I'm working on a Caesar Shift Cipher for my school assignment and am having trouble implementing the ASCII wrap around functionality. The problem is when the shift occurs outsize of the ASCII range [0, 127]. I currently % the result of the shift by 128 which essentially wraps around the ASCII table. However, values 0-31 are control characters and are not being stored correctly in the string. This prevents me from being able to decrypt the string. Is there a specific data structure that I should use to preserve all of the characters in the ASCII table?
Here is my code:
std::string shift(const std::string& str) {
int shift_pos = 9;
char original_str[str.length()];
char encrypted_str[str.length()];
std::strcpy(original_str, str.c_str());
for (int i = 0; i < str.length(); i++) {
encrypted_str[i] = (original_str[i] + shift_pos) % 128;
}
return encrypted_str;
}
You have two bugs in your code:
std::strcpy(original_str, str.c_str());
The strcpy
function is for C-style strings.
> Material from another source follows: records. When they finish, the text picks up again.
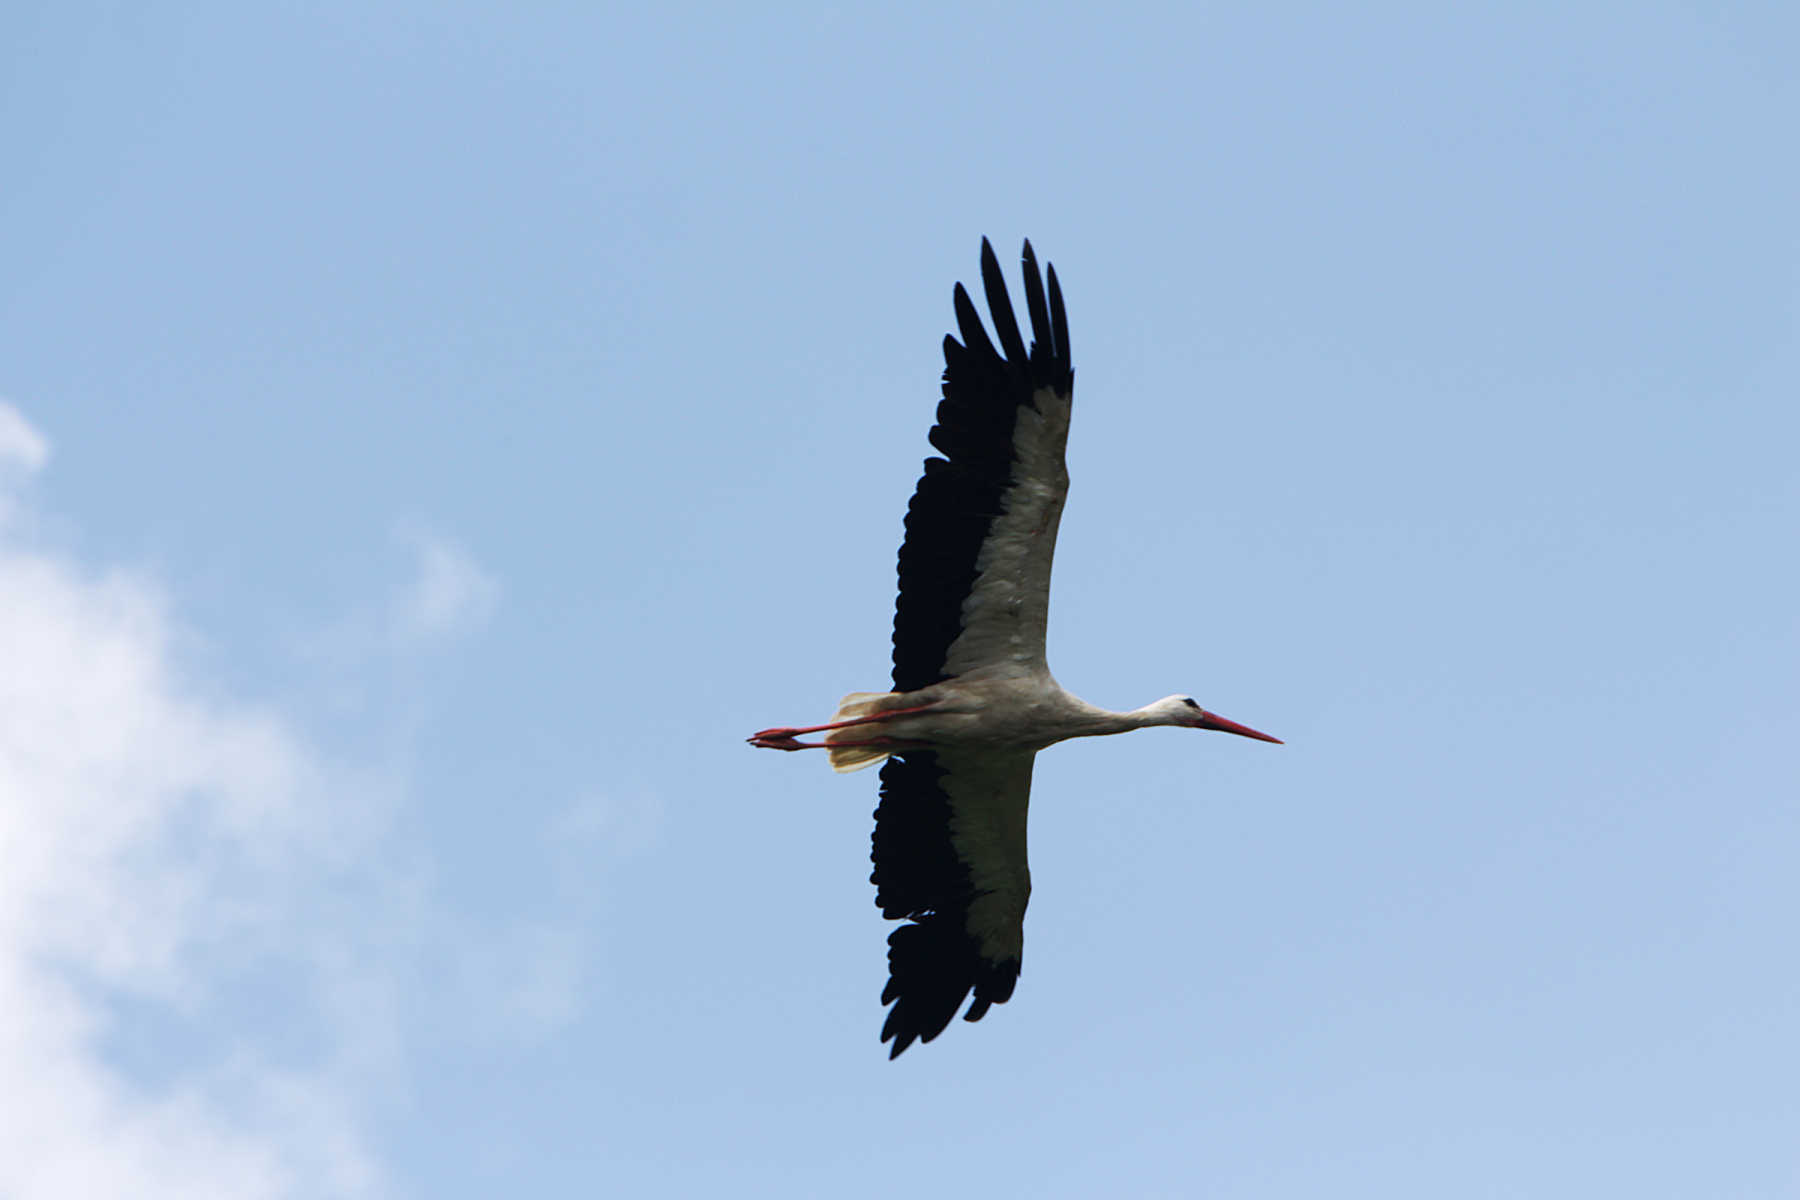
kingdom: Animalia
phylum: Chordata
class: Aves
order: Ciconiiformes
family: Ciconiidae
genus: Ciconia
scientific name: Ciconia ciconia
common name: White stork
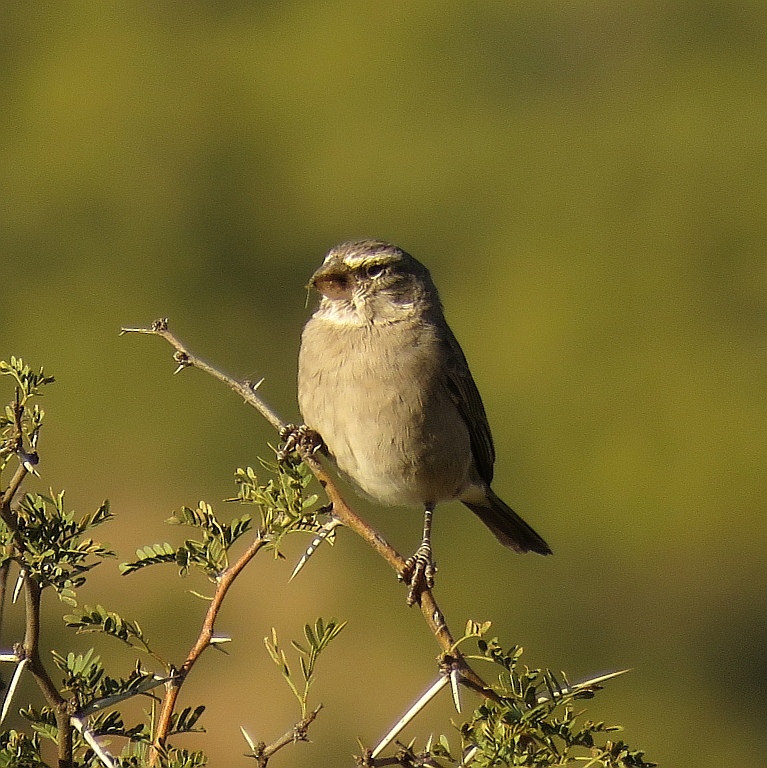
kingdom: Animalia
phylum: Chordata
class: Aves
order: Passeriformes
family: Fringillidae
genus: Crithagra
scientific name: Crithagra albogularis
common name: White-throated canary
Use memcpy
here.
return encrypted_str;
How is the constructor for std::string
invoked by this return
statement supposed to know how long the string is? The std::string
constructor that takes a char *
is only for C-style strings. Call the constructor explicitly and pass the length to it.
If you fix those two issues, your strings should be able to properly handle any kind of arbitrary junk you want to store in them. Don't use any functions meant for C-style strings with arbitrary data.